**WHAT THE TASK REQUIRES**
Only the pictures should be left out; write out all other data exactly.

(Saved entries)
============================================================

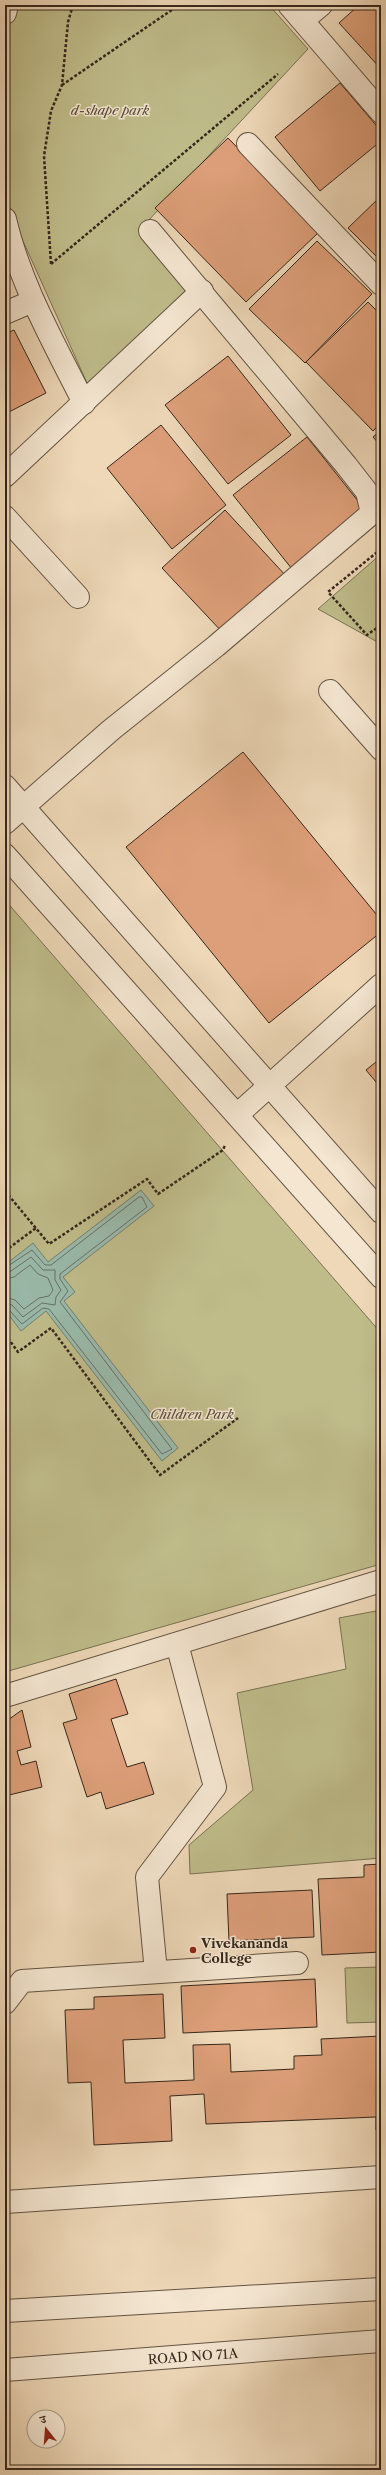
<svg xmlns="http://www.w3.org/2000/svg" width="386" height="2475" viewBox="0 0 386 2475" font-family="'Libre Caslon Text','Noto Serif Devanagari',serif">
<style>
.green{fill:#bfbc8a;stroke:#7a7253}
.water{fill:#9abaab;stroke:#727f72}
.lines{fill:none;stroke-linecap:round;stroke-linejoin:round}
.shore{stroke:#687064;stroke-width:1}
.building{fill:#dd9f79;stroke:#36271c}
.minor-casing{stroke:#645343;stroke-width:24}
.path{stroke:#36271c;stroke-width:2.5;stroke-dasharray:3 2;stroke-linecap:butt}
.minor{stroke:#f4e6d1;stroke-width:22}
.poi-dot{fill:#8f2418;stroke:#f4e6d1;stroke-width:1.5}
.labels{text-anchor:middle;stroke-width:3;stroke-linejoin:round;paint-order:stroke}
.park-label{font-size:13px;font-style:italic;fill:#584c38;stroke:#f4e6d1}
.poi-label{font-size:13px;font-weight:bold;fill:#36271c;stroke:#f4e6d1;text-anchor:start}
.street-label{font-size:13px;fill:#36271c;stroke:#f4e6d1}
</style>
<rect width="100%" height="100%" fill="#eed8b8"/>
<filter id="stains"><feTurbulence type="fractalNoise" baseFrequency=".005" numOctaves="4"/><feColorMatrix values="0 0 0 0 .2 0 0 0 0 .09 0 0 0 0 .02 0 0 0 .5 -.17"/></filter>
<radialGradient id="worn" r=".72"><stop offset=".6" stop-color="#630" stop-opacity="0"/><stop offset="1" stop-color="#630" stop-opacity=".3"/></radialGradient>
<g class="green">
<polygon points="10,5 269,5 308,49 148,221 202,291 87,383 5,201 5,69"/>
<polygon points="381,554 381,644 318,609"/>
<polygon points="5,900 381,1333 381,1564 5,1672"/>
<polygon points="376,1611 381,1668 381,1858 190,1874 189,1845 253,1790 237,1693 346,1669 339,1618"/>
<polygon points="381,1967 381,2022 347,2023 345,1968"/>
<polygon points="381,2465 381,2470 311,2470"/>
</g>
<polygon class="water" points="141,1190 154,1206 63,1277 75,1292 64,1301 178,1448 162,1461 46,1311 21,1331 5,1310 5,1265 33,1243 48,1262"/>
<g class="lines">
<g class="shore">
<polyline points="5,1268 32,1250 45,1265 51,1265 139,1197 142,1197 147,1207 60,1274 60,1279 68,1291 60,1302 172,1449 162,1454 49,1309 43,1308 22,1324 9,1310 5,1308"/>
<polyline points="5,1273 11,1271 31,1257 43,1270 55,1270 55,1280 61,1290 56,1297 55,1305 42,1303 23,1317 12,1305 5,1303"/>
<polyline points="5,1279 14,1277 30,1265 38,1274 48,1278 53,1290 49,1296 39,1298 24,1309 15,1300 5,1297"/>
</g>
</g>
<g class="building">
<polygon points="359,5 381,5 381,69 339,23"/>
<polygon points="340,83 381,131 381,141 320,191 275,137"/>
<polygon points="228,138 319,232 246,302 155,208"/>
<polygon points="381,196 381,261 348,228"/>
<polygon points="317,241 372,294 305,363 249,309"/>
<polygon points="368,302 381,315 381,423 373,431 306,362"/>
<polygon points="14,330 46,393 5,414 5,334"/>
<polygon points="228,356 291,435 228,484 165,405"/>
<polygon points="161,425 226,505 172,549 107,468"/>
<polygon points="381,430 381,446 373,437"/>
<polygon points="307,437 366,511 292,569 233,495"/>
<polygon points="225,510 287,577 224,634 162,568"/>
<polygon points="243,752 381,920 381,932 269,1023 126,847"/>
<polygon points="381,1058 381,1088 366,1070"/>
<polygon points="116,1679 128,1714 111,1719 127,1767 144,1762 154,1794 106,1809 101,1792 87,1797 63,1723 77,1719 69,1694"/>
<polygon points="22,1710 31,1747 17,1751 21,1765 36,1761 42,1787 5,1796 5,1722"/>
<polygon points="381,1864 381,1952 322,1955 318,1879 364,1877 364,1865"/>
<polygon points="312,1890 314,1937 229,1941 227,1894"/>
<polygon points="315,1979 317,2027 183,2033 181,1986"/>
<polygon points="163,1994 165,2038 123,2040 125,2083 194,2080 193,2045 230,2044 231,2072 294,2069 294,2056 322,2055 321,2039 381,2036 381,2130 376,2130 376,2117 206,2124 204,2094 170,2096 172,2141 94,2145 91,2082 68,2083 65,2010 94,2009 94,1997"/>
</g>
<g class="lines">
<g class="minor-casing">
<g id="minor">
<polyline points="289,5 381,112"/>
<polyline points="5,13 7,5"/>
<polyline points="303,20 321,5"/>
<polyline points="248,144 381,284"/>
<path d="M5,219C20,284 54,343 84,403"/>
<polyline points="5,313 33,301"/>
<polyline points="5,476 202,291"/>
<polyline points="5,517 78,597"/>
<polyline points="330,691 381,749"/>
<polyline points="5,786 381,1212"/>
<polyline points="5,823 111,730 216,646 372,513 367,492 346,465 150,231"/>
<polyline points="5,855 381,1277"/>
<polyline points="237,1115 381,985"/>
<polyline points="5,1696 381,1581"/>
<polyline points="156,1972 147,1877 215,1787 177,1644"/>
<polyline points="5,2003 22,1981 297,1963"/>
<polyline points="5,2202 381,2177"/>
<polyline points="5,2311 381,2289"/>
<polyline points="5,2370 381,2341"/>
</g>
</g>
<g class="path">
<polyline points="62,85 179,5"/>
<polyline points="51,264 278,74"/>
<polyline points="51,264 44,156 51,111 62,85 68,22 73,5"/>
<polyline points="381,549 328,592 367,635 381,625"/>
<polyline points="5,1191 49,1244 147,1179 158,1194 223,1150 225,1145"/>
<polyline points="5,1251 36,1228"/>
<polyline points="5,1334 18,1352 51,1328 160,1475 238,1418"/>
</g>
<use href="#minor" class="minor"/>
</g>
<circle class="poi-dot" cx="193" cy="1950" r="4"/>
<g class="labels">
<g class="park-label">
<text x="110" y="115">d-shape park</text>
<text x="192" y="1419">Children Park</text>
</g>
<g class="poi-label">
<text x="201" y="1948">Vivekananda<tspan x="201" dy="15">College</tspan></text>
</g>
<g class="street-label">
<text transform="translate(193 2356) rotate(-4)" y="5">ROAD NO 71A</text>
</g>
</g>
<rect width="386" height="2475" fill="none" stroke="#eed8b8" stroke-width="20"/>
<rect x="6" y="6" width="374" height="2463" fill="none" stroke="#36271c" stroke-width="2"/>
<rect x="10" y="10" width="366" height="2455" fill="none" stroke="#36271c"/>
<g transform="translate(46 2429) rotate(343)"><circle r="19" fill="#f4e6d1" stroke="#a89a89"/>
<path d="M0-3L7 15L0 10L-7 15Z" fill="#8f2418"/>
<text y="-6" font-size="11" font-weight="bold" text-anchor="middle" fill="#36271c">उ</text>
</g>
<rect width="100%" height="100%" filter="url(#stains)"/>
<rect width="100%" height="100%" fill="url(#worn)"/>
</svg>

============================================================

**WRITTEN ANSWER**
<svg xmlns="http://www.w3.org/2000/svg" width="386" height="2475" viewBox="0 0 386 2475" font-family="'Libre Caslon Text','Noto Serif Devanagari',serif">
<style>
.green{fill:#bfbc8a;stroke:#7a7253}
.water{fill:#9abaab;stroke:#727f72}
.lines{fill:none;stroke-linecap:round;stroke-linejoin:round}
.shore{stroke:#687064;stroke-width:1}
.building{fill:#dd9f79;stroke:#36271c}
.minor-casing{stroke:#645343;stroke-width:24}
.path{stroke:#36271c;stroke-width:2.5;stroke-dasharray:3 2;stroke-linecap:butt}
.minor{stroke:#f4e6d1;stroke-width:22}
.poi-dot{fill:#8f2418;stroke:#f4e6d1;stroke-width:1.5}
.labels{text-anchor:middle;stroke-width:3;stroke-linejoin:round;paint-order:stroke}
.park-label{font-size:13px;font-style:italic;fill:#584c38;stroke:#f4e6d1}
.poi-label{font-size:13px;font-weight:bold;fill:#36271c;stroke:#f4e6d1;text-anchor:start}
.street-label{font-size:13px;fill:#36271c;stroke:#f4e6d1}
</style>
<rect width="100%" height="100%" fill="#eed8b8"/>
<filter id="stains"><feTurbulence type="fractalNoise" baseFrequency=".005" numOctaves="4"/><feColorMatrix values="0 0 0 0 .2 0 0 0 0 .09 0 0 0 0 .02 0 0 0 .5 -.17"/></filter>
<radialGradient id="worn" r=".72"><stop offset=".6" stop-color="#630" stop-opacity="0"/><stop offset="1" stop-color="#630" stop-opacity=".3"/></radialGradient>
<g class="green">
<polygon points="10,5 269,5 308,49 148,221 202,291 87,383 5,201 5,69"/>
<polygon points="381,554 381,644 318,609"/>
<polygon points="5,900 381,1333 381,1564 5,1672"/>
<polygon points="376,1611 381,1668 381,1858 190,1874 189,1845 253,1790 237,1693 346,1669 339,1618"/>
<polygon points="381,1967 381,2022 347,2023 345,1968"/>
<polygon points="381,2465 381,2470 311,2470"/>
</g>
<polygon class="water" points="141,1190 154,1206 63,1277 75,1292 64,1301 178,1448 162,1461 46,1311 21,1331 5,1310 5,1265 33,1243 48,1262"/>
<g class="lines">
<g class="shore">
<polyline points="5,1268 32,1250 45,1265 51,1265 139,1197 142,1197 147,1207 60,1274 60,1279 68,1291 60,1302 172,1449 162,1454 49,1309 43,1308 22,1324 9,1310 5,1308"/>
<polyline points="5,1273 11,1271 31,1257 43,1270 55,1270 55,1280 61,1290 56,1297 55,1305 42,1303 23,1317 12,1305 5,1303"/>
<polyline points="5,1279 14,1277 30,1265 38,1274 48,1278 53,1290 49,1296 39,1298 24,1309 15,1300 5,1297"/>
</g>
</g>
<g class="building">
<polygon points="359,5 381,5 381,69 339,23"/>
<polygon points="340,83 381,131 381,141 320,191 275,137"/>
<polygon points="228,138 319,232 246,302 155,208"/>
<polygon points="381,196 381,261 348,228"/>
<polygon points="317,241 372,294 305,363 249,309"/>
<polygon points="368,302 381,315 381,423 373,431 306,362"/>
<polygon points="14,330 46,393 5,414 5,334"/>
<polygon points="228,356 291,435 228,484 165,405"/>
<polygon points="161,425 226,505 172,549 107,468"/>
<polygon points="381,430 381,446 373,437"/>
<polygon points="307,437 366,511 292,569 233,495"/>
<polygon points="225,510 287,577 224,634 162,568"/>
<polygon points="243,752 381,920 381,932 269,1023 126,847"/>
<polygon points="381,1058 381,1088 366,1070"/>
<polygon points="116,1679 128,1714 111,1719 127,1767 144,1762 154,1794 106,1809 101,1792 87,1797 63,1723 77,1719 69,1694"/>
<polygon points="22,1710 31,1747 17,1751 21,1765 36,1761 42,1787 5,1796 5,1722"/>
<polygon points="381,1864 381,1952 322,1955 318,1879 364,1877 364,1865"/>
<polygon points="312,1890 314,1937 229,1941 227,1894"/>
<polygon points="315,1979 317,2027 183,2033 181,1986"/>
<polygon points="163,1994 165,2038 123,2040 125,2083 194,2080 193,2045 230,2044 231,2072 294,2069 294,2056 322,2055 321,2039 381,2036 381,2130 376,2130 376,2117 206,2124 204,2094 170,2096 172,2141 94,2145 91,2082 68,2083 65,2010 94,2009 94,1997"/>
</g>
<g class="lines">
<g class="minor-casing">
<g id="minor">
<polyline points="289,5 381,112"/>
<polyline points="5,13 7,5"/>
<polyline points="303,20 321,5"/>
<polyline points="248,144 381,284"/>
<path d="M5,219C20,284 54,343 84,403"/>
<polyline points="5,313 33,301"/>
<polyline points="5,476 202,291"/>
<polyline points="5,517 78,597"/>
<polyline points="330,691 381,749"/>
<polyline points="5,786 381,1212"/>
<polyline points="5,823 111,730 216,646 372,513 367,492 346,465 150,231"/>
<polyline points="5,855 381,1277"/>
<polyline points="237,1115 381,985"/>
<polyline points="5,1696 381,1581"/>
<polyline points="156,1972 147,1877 215,1787 177,1644"/>
<polyline points="5,2003 22,1981 297,1963"/>
<polyline points="5,2202 381,2177"/>
<polyline points="5,2311 381,2289"/>
<polyline points="5,2370 381,2341"/>
</g>
</g>
<g class="path">
<polyline points="62,85 179,5"/>
<polyline points="51,264 278,74"/>
<polyline points="51,264 44,156 51,111 62,85 68,22 73,5"/>
<polyline points="381,549 328,592 367,635 381,625"/>
<polyline points="5,1191 49,1244 147,1179 158,1194 223,1150 225,1145"/>
<polyline points="5,1251 36,1228"/>
<polyline points="5,1334 18,1352 51,1328 160,1475 238,1418"/>
</g>
<use href="#minor" class="minor"/>
</g>
<circle class="poi-dot" cx="193" cy="1950" r="4"/>
<g class="labels">
<g class="park-label">
<text x="110" y="115">d-shape park</text>
<text x="192" y="1419">Children Park</text>
</g>
<g class="poi-label">
<text x="201" y="1948">Vivekananda<tspan x="201" dy="15">College</tspan></text>
</g>
<g class="street-label">
<text transform="translate(193 2356) rotate(-4)" y="5">ROAD NO 71A</text>
</g>
</g>
<rect width="386" height="2475" fill="none" stroke="#eed8b8" stroke-width="20"/>
<rect x="6" y="6" width="374" height="2463" fill="none" stroke="#36271c" stroke-width="2"/>
<rect x="10" y="10" width="366" height="2455" fill="none" stroke="#36271c"/>
<g transform="translate(46 2429) rotate(343)"><circle r="19" fill="#f4e6d1" stroke="#a89a89"/>
<path d="M0-3L7 15L0 10L-7 15Z" fill="#8f2418"/>
<text y="-6" font-size="11" font-weight="bold" text-anchor="middle" fill="#36271c">उ</text>
</g>
<rect width="100%" height="100%" filter="url(#stains)"/>
<rect width="100%" height="100%" fill="url(#worn)"/>
</svg>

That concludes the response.